While a trivial example, this still shows that the weight matrix of the network was trained to [-0.6811, -0.7322] and the largest eigen vector of the covariance matrix of this data set was computed as [-0.68113166, -0.73216095]! The actual values you see when you train might be different, but your results should still line up to this understanding.

Conclusion

We discussed the need for dimensionality reduction to help with visualization, saw how the embedding table of a transformer network can be visualized and also went into some of the math behind PCA. We did not go into other aspects of neural networks where visualization is key. For example, visualization of the loss surface is a very interesting topic.

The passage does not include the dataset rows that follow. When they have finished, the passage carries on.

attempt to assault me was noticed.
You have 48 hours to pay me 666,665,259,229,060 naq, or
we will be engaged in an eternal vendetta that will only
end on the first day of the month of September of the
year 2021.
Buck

Here the techniques used do not rely on direct reduction in dimensions. These rely on observing changes to the loss function as we slide slowly from one point in the N dimensional parameter space to another. I found this excellent blog post Neural Network Loss Visualization which explains the paper Visualizing the Loss Landscape of Neural Nets. There is also a lot more to be explored on the parallels between the covariance matrix used in PCA and the Hessian matrix used in visualizing the curvature of the loss landscape. Hint, both involve eigen vectors! Maybe another time. Thank you for reading.